You need to remove a background, convert a HEIC, or compress a photo — so you search for a free online tool, drag your image in, and click a button. It works. But where did that photo just go? For many tools, the honest answer is: onto a stranger's server, at least for a while.
How most online image tools work
The traditional model uploads your file to the tool's servers, does the work there, and sends the result back. Your image makes a full round trip to a computer you don't control.
For a meme, that's fine.

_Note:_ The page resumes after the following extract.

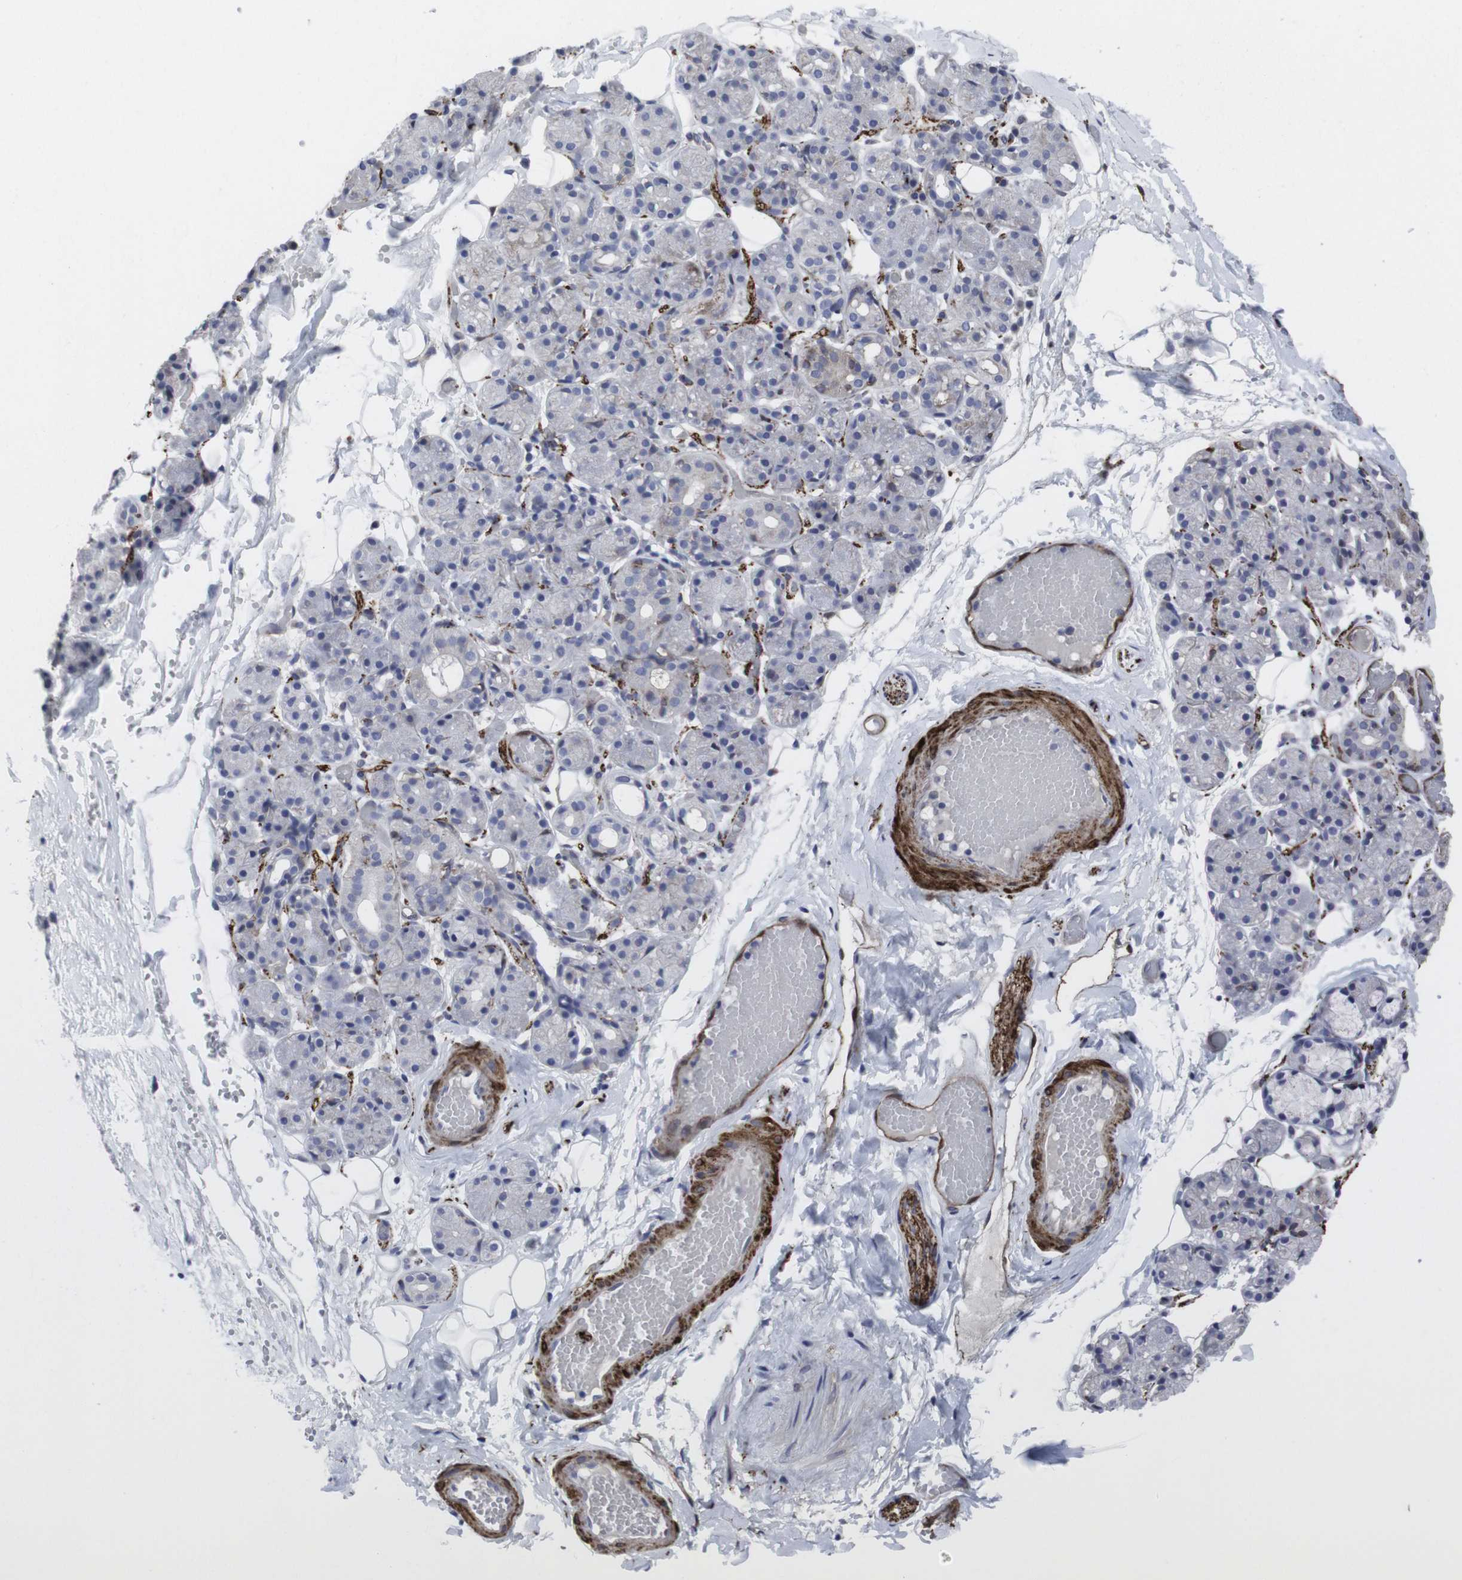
{"staining": {"intensity": "weak", "quantity": "<25%", "location": "cytoplasmic/membranous"}, "tissue": "salivary gland", "cell_type": "Glandular cells", "image_type": "normal", "snomed": [{"axis": "morphology", "description": "Normal tissue, NOS"}, {"axis": "topography", "description": "Salivary gland"}], "caption": "Immunohistochemistry histopathology image of benign salivary gland: human salivary gland stained with DAB (3,3'-diaminobenzidine) shows no significant protein staining in glandular cells.", "gene": "SNCG", "patient": {"sex": "male", "age": 63}}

But people run all sorts of personal images through these tools:
- Photos of ID documents and passports
- Screenshots with private messages or account details
- Family and personal pictures
- Product shots and unreleased designs
Uploading those to an unknown server is a genuine privacy risk — and in a business setting, it can be a compliance problem under rules like the GDPR.
The safer model: in-browser processing
Modern browsers can run image processing — even AI background removal — entirely on your own device using WebAssembly and on-device models. When a tool works this way:
- Your photo is never uploaded.
- There's no server-side copy to leak or forget to delete.
- It often keeps working offline once the page has loaded.
Every tool on AXS IMG is built this way: your images are processed locally and never leave your browser.
Questions worth asking about any tool
- Does it upload your file, or process it locally?
- If it uploads, how long are files kept, and are they deleted?
- Is there a named, contactable company behind it?
- Does the privacy policy actually describe how files are handled?
A tool that answers these clearly is in a completely different category from an anonymous page that stays vague. When the image is personal, that difference is the whole point.